Enter a payload to encode.

Understanding XSS Attack Types

Reflected XSS

The malicious script is included in a request (URL, form) and reflected back in the immediate response. The victim must click a crafted link. Not stored on the server.

Stored XSS

The payload is saved on the server (database, comment, profile) and executed whenever any user loads the affected page. More dangerous — no crafted link needed.

DOM-Based XSS

The vulnerability is in client-side JavaScript. The payload modifies the DOM without ever hitting the server. Common in innerHTML, document.write, and eval sinks.

How to Use the XSS Payload Encoder

  1. Select a test payload from the quick-load chips, or type your own payload in the input area.
  2. Choose Encode or Decode using the mode chips above the input.
  3. Review all encodings — the tool produces HTML entity, URL, Base64, Unicode escape, hex escape, and double-encoded variants simultaneously.
  4. Copy individual encodings using the Copy button on each row, then test them in your authorized target application.

Encoding Methods Explained

  • HTML Entities — Converts characters like < > & " to their HTML entity equivalents (&lt; etc.). Useful for testing context-aware output encoding.
  • URL Encoding (percent encoding) — Converts characters to their %XX hexadecimal representation. Essential for payloads injected into URL parameters, query strings, or path segments.
  • Base64 — Encodes the payload as Base64. Used with eval(atob(...)) or data: URIs to bypass string-matching filters.
  • Unicode Escapes — Converts characters to \uXXXX notation. JavaScript interprets these natively, allowing script injection through Unicode-unaware filters.
  • Hex Escapes — Converts characters to \xXX hexadecimal notation, another form recognized by JavaScript engines.
  • Double Encoding — Applies URL encoding twice. Some vulnerable applications decode input twice (e.g., in a WAF and then in the application), allowing double-encoded payloads to slip through.

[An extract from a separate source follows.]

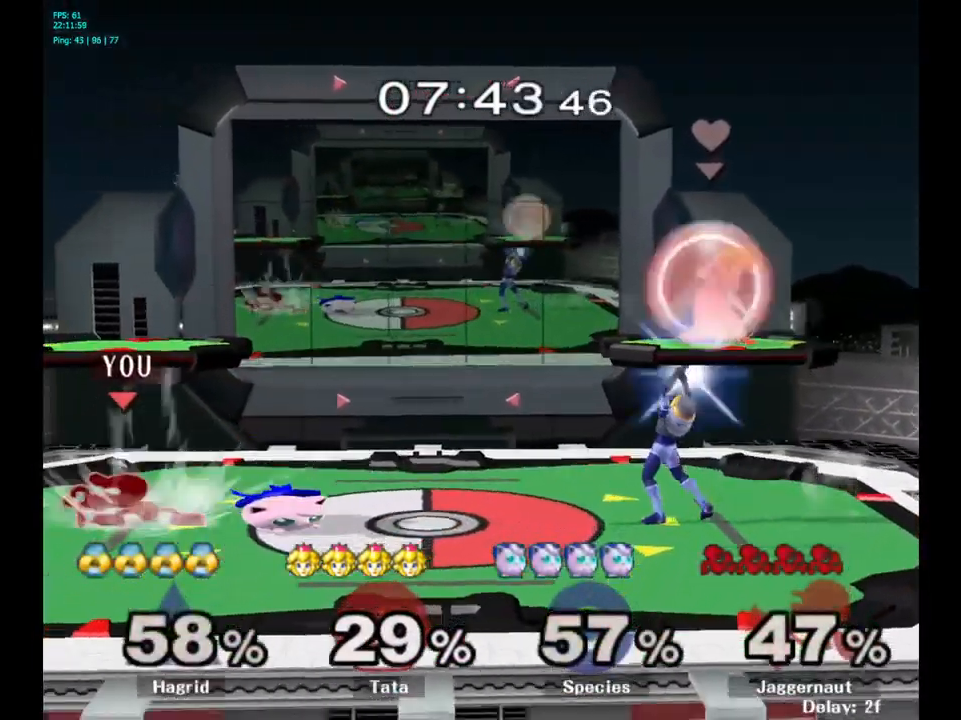
{"buttons": [], "left_stick": "left", "right_stick": "center", "events": [[50, "R1", "up"], [83, "left_stick", "center"], [217, "left_stick", "left"]]}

Common XSS Filter Bypass Techniques

Security researchers and penetration testers use encoding to test whether an application's input sanitization is complete. A well-implemented application should reject or neutralize all of these variants. If one encoding slips through, it indicates the application is only checking for specific patterns rather than performing proper context-aware output encoding. The gold standard for XSS prevention is to encode output at render time, not just validate input — because what constitutes "valid" depends entirely on the context where the data will be used.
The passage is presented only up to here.